Breakthroughs in artificial intelligence make the headlines every day; therefore, it is no surprise that the finance industry doesn’t want to stay behind. Machine learning is a programming technique which helps the computer to learn by using its past results to get an improved outcome. The first part of the machine learning algorithm is running the program through training dataset to learn patterns and characteristics of the data for the second part. There, the program is making predictions or actions based on past results on training data.
Especially for trading, the machine learning technique can be used to create quantitative, algorithmic or other data-based trading strategies. This segment of trading could be straightforward if you are provided with the code which you can simply run through your broker software. On the other hand, if you want to build the code which uses machine learning techniques or only adjust it, you’ll need to possess the high-level skill of programming.
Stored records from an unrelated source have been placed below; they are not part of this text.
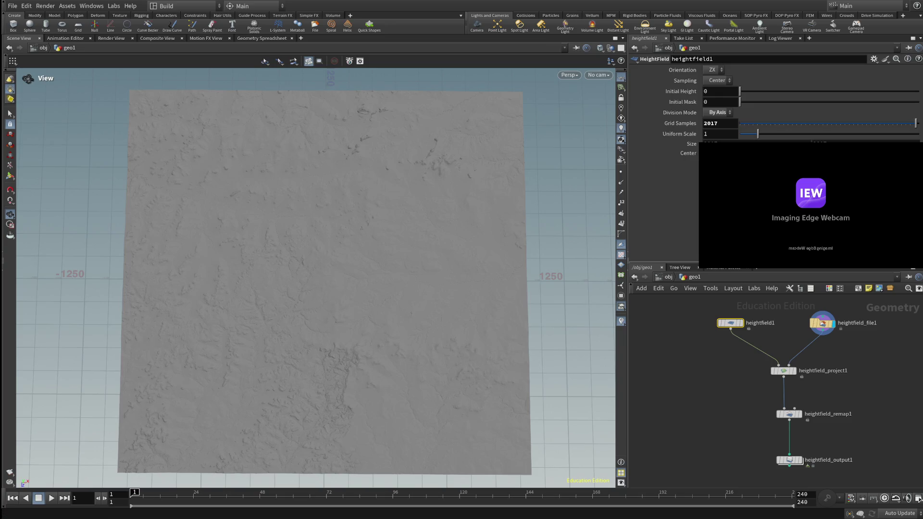
Check heightfield1's 2017 Grid Samples, then show heightfield_file1's USGS elevation file settings.
{"action": "left_click", "coordinate": [720, 123]}
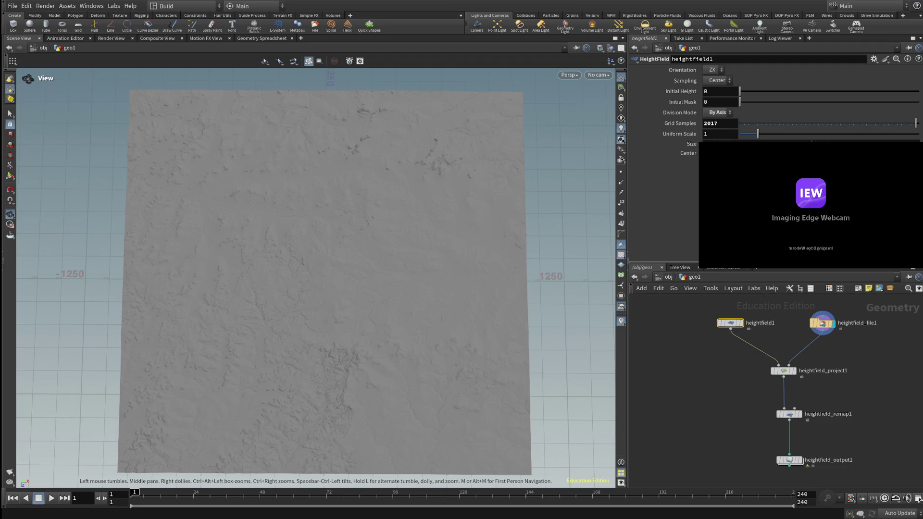
{"action": "left_click", "coordinate": [822, 323]}
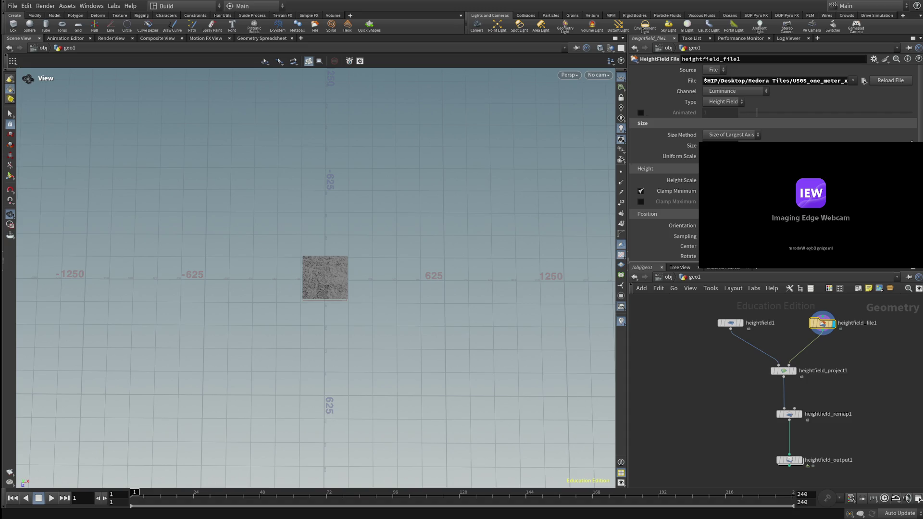
Orbit around the imported terrain relief, then show heightfield1 with its 2017 grid samples.
{"action": "scroll", "coordinate": [317, 278], "scroll_direction": "up", "scroll_amount": 5}
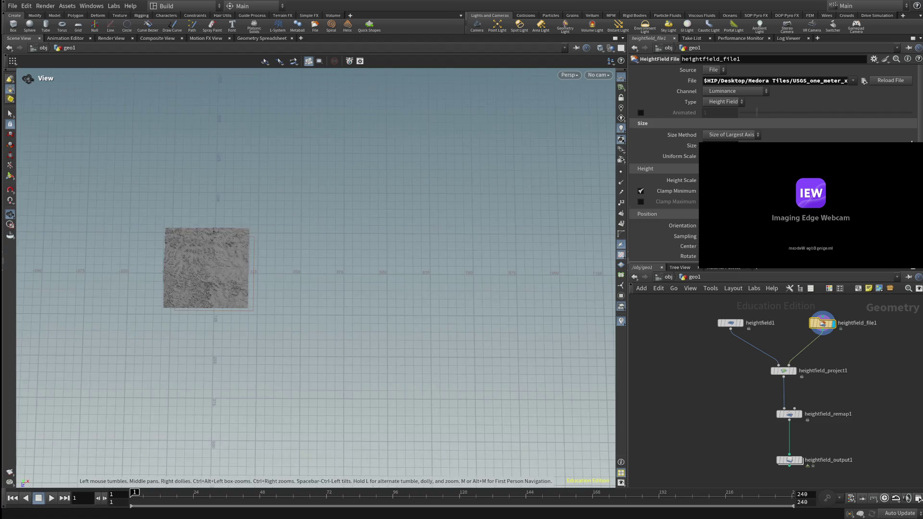
{"action": "mouse_move", "coordinate": [273, 263]}
{"action": "middle_mouse_down"}
{"action": "mouse_move", "coordinate": [244, 255]}
{"action": "mouse_move", "coordinate": [290, 248]}
{"action": "mouse_move", "coordinate": [360, 312]}
{"action": "mouse_move", "coordinate": [409, 251]}
{"action": "middle_mouse_up"}
{"action": "scroll", "coordinate": [315, 277], "scroll_direction": "up", "scroll_amount": 3}
{"action": "scroll", "coordinate": [410, 251], "scroll_direction": "up", "scroll_amount": 3}
{"action": "left_click_drag", "start_coordinate": [410, 251], "coordinate": [409, 270]}
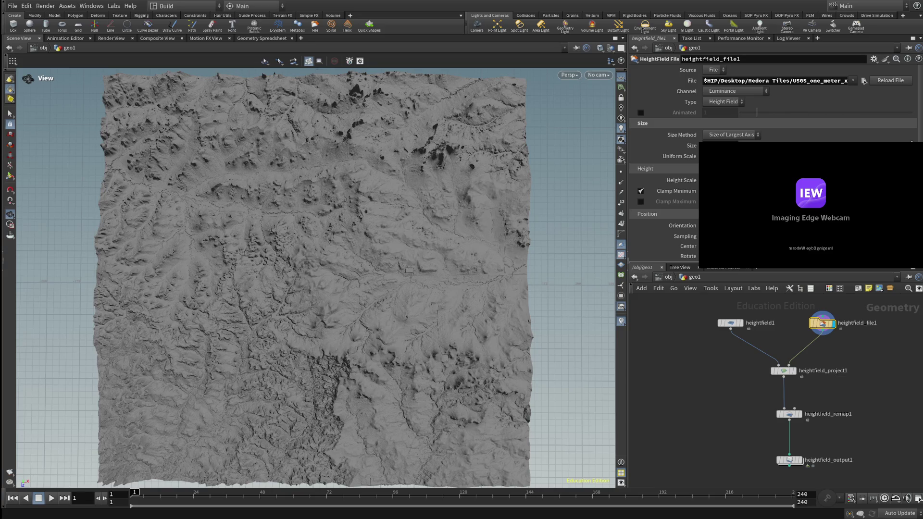
{"action": "scroll", "coordinate": [316, 278], "scroll_direction": "up", "scroll_amount": 5}
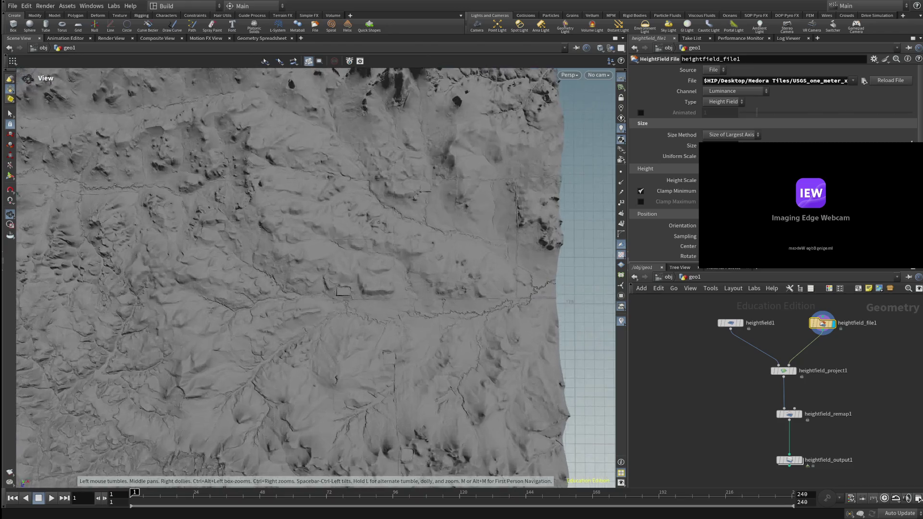
{"action": "left_click_drag", "start_coordinate": [316, 278], "coordinate": [372, 265]}
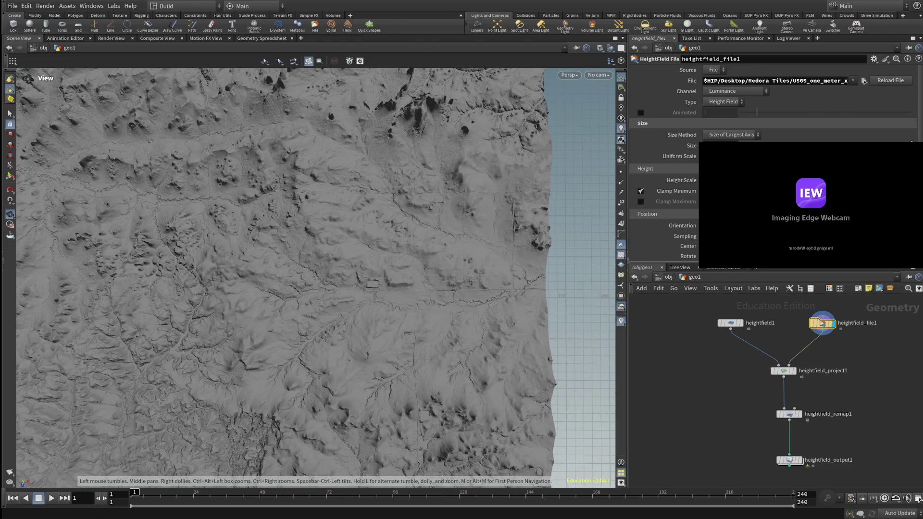
{"action": "left_click", "coordinate": [731, 323]}
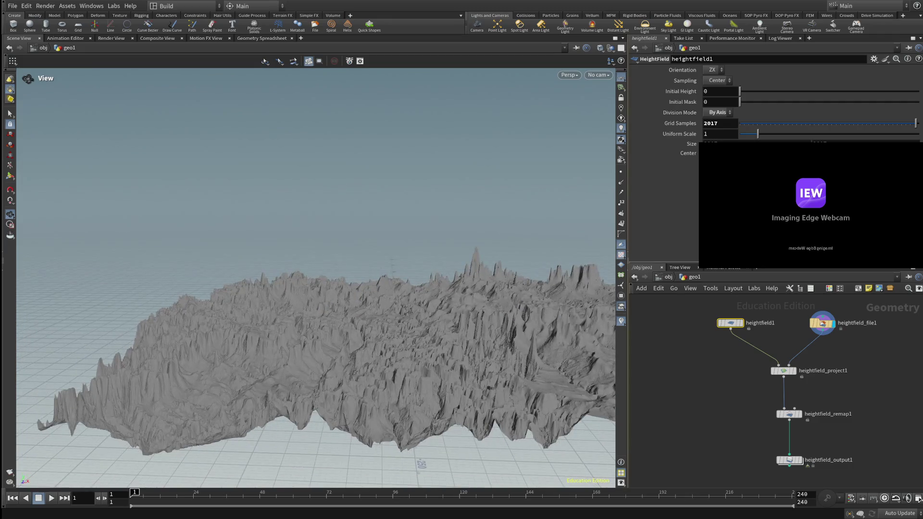
Lower heightfield_file1's Height Scale to flatten the terrain, then view the tile from above.
{"action": "left_click", "coordinate": [706, 134]}
{"action": "left_click", "coordinate": [824, 323]}
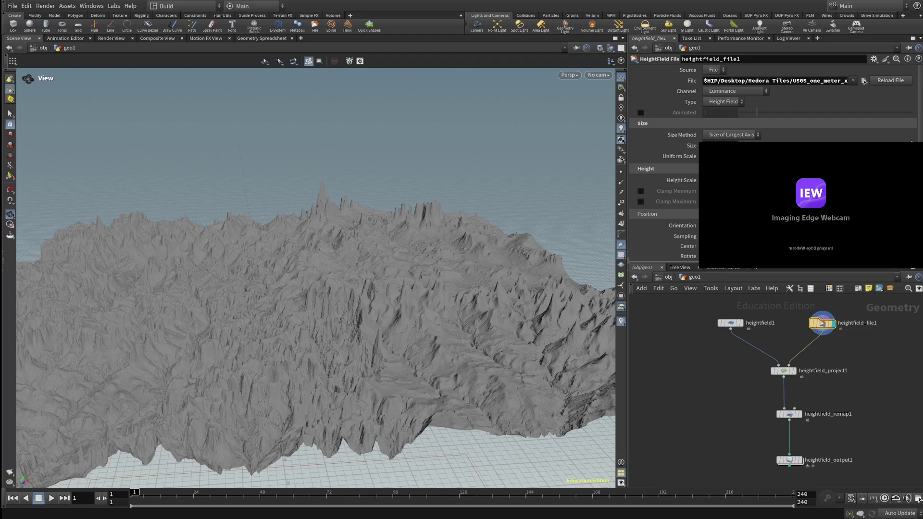
{"action": "left_click_drag", "start_coordinate": [682, 180], "coordinate": [671, 180]}
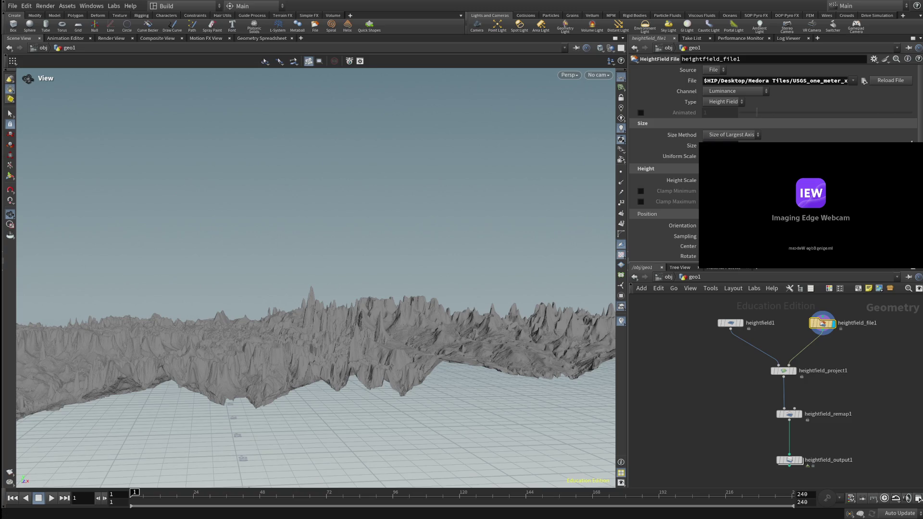
{"action": "left_click_drag", "start_coordinate": [681, 180], "coordinate": [664, 180]}
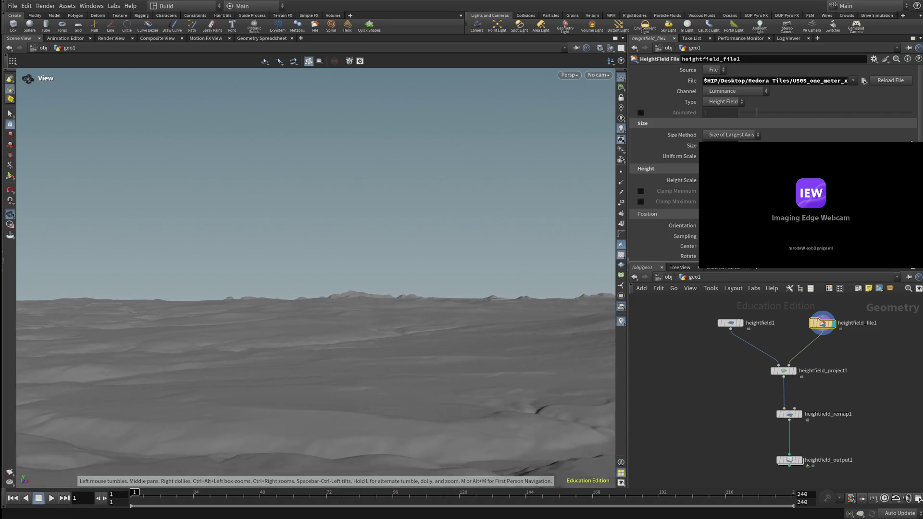
{"action": "left_click_drag", "start_coordinate": [312, 289], "coordinate": [312, 216]}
Machine learning methodologies can be used for every asset class. Those methodologies allow creating strategies with better precision of predictions, robustness or also new abilities. Moreover, there is a possibility to build strategies that weren’t able to be made without the abilities of this technique.
Let’s explore some examples. Han and Kong in their paper: The Serial Dependence of the Commodity Futures Returns: A Machine Learning Approach shows how ML methodology can help with selecting only significant predictors which wouldn’t cause overfitting, which is incompatible with out of sample testing. The exact Machine Learning technique, in this case, is LASSO regression which is able to select only essential variables, thus avoiding overfitting and creating meaningful predictions that can be utilized as a base of a profitable trading strategy.
Another example, the research paper that is written by Corbacho, Huerta and Elkan present an enhanced approach of traditional stock-picking anomalies that are based on various technical and fundamental factors that are well-examined in the academic literature. This example uses a nonlinear support vector Machine Learning model to learn the correlations between features, and the profitability of stocks in the training dataset to make and improve out of sample decisions. In this case, it is much more important to choose appropriate training dataset than learning algorithm because each sector could be impacted differently by various fundamental factors which could be misleading in the learning process and ruin the whole strategy. But also, usage of the reduced data set used to train the classiﬁer can improve the resulting performance of the entire strategy. Therefore, training dataset should be based on the quality of the data, not quantity which would lead to redundant computation time.